Introducing KPCB ProductWorks: Because We Need More Edisons
“None of my inventions came by accident. I see a worthwhile need to be met and I make trial after trial until it comes. What it boils down to is one percent inspiration and ninety-nine percent perspiration.”
– Thomas Alva Edison ,1929
At the end of the day, business success is all about the products you build. You can have ingenious technology, brilliant managers, clever marketers and talented salespeople, but your business is still going to rise or fall with your ability to create great products – and to do it over, and over, and over again.
Of course, that is far easier said than done – it requires a level of product development and design talent that is not easy to find. A decade ago, engineering was the talent bottleneck in Silicon Valley. In 2013, it’s not. You can outsource software, logistics and even revenue generation, but you can’t outsource product management. Startups need founders with a product focus – and they need to figure out how to spread a product-focused mindset throughout the team to keep the company growing.
That’s why KPCB is launching ProductWorks, a new program that will provide entrepreneurs with support to create world-changing products.
As part of that effort, I’m taking on a new role: I’ll be KPCB’s chief product officer, working with entrepreneurs to transform good ideas into great products. The legendary design guru John Maeda, who announced last week that he is leaving the presidency of the Rhode Island School of Design to join KPCB, will bring his formidable design expertise to ProductWorks. In addition, we will have the support of industry leaders in the KP Product Council, and a source of new topnotch talent through the KP Product Fellows program.
There’s a tendency to lionize great entrepreneurs as visionaries born with rare innate skills, but that’s an exaggeration. Leonardo Da Vinci was a visionary. Thomas Edison was a product genius – and he knew that what made him successful was product iteration and hard work. While it would be great to have more Da Vincis, what we really need is more Edisons.
Sounds easy, right? Well, it isn’t. Great product leaders are expected to have the empathy of Yoda, the analytic skills of Mr. Spock, the decisiveness of Captain Kirk…and the charisma of James Bond.

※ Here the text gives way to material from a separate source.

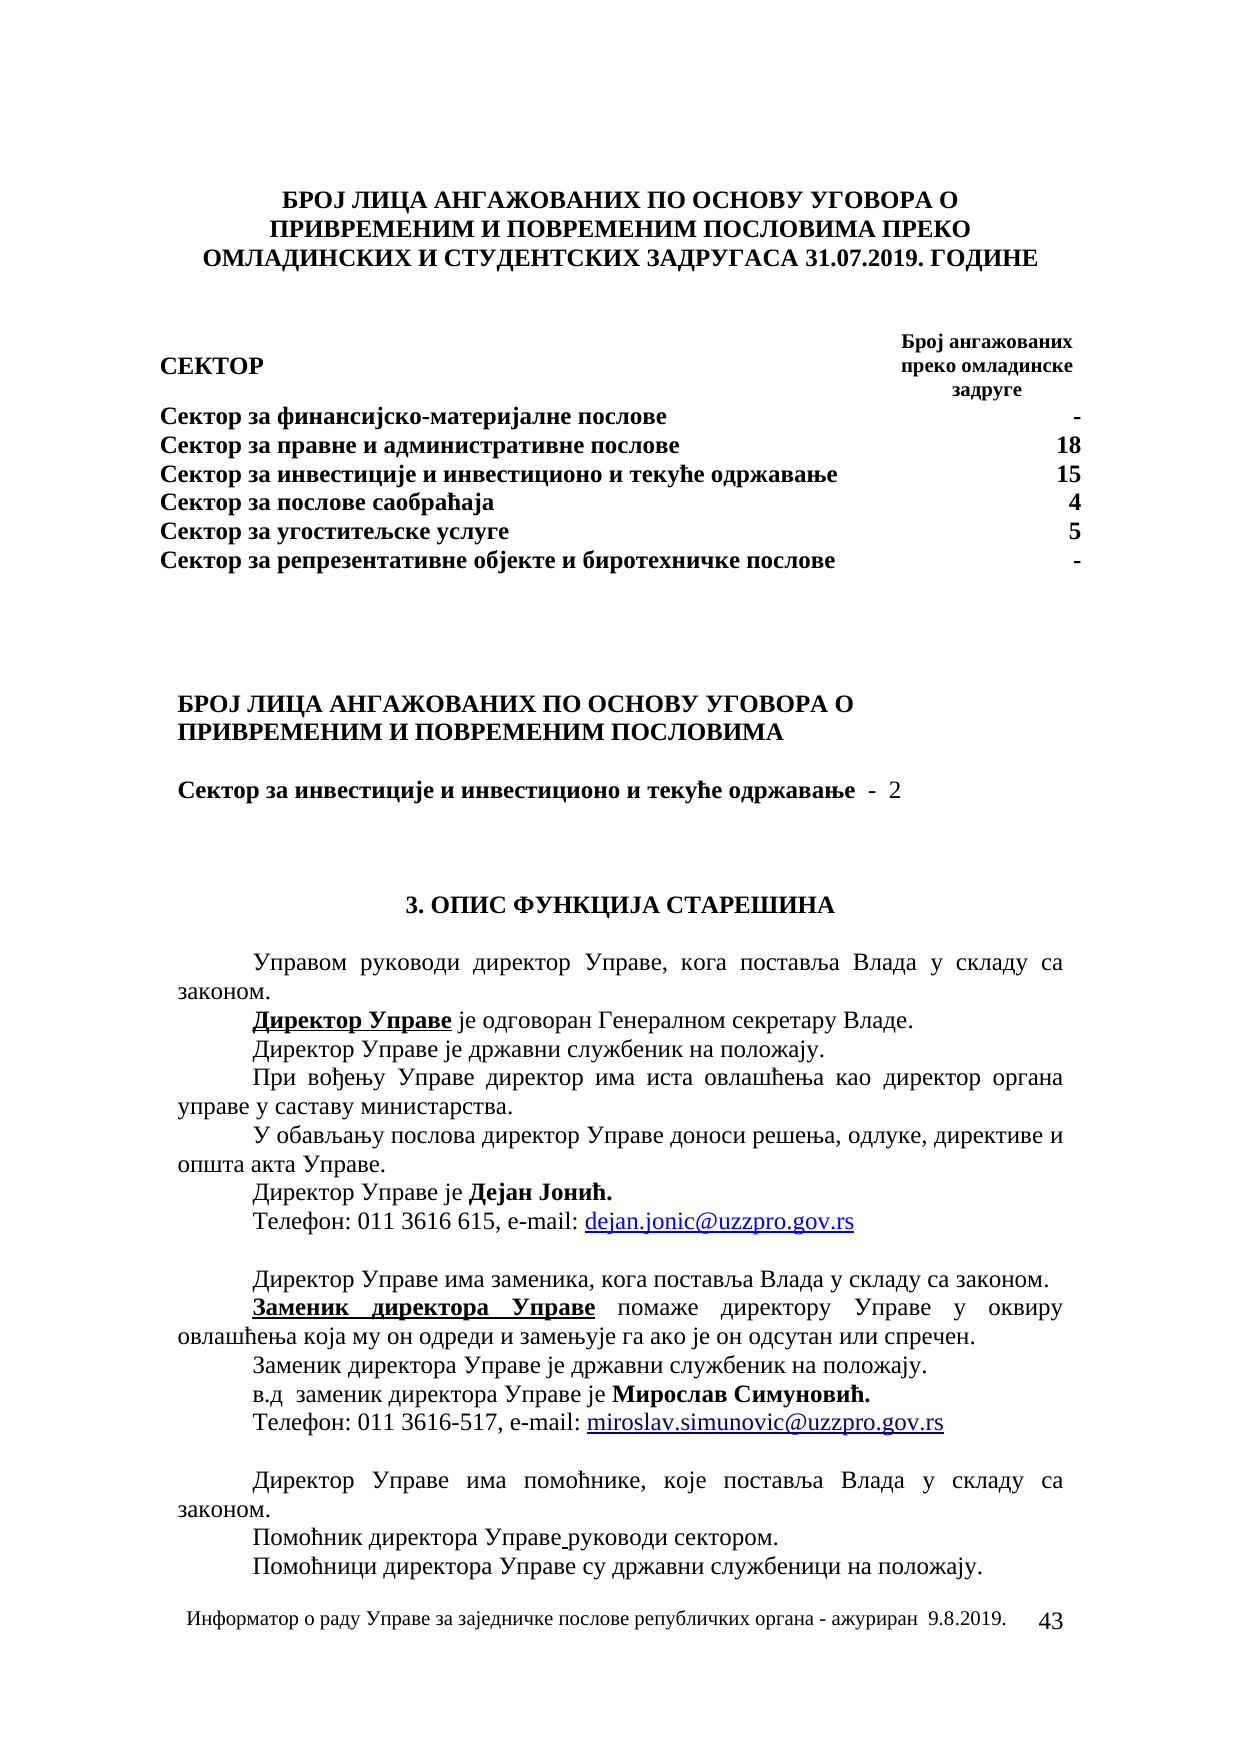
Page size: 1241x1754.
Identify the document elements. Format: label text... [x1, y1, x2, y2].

It is a rare combination of skills – but there are clear examples. Steve Jobs and Jeff Bezos led the way. Facebook’s Mark Zuckerberg, Square’s Jack Dorsey, Path’s Dave Morin, Flipboard’s Mike McCue, Nest’s Tony Fadell and Pinterest’s Ben Silbermann are the new dukes of customer delight, the nabobs of net promoter scores.
The trouble is, you can’t learn to build products in any leading university…yet. There is no Ivy League of Invitation Flows, no U.C. of UX to offer a degree in user experience. Today’s iconic product heroes cobbled together ad hoc curriculum in the school of life, the way Steve Jobs famously studied fonts and Spotify’s Daniel Ek dove into guitars. Some studied at the knees of masters, like Fadell and Morin did with Jobs, or Zynga’s Mark Pincus did with wireless pioneer John Malone. Or they got lucky, and found live customers early on, and iterated in the process that IDEO founder David Kelley calls “design thinking.” Ben Silbermann admitted that Pinterest was created “not as an epiphany” but as a series of small steps.
And that gives us all hope: Genius may be born, but innovation can be learned.
Which is why we’re launching ProductWorks.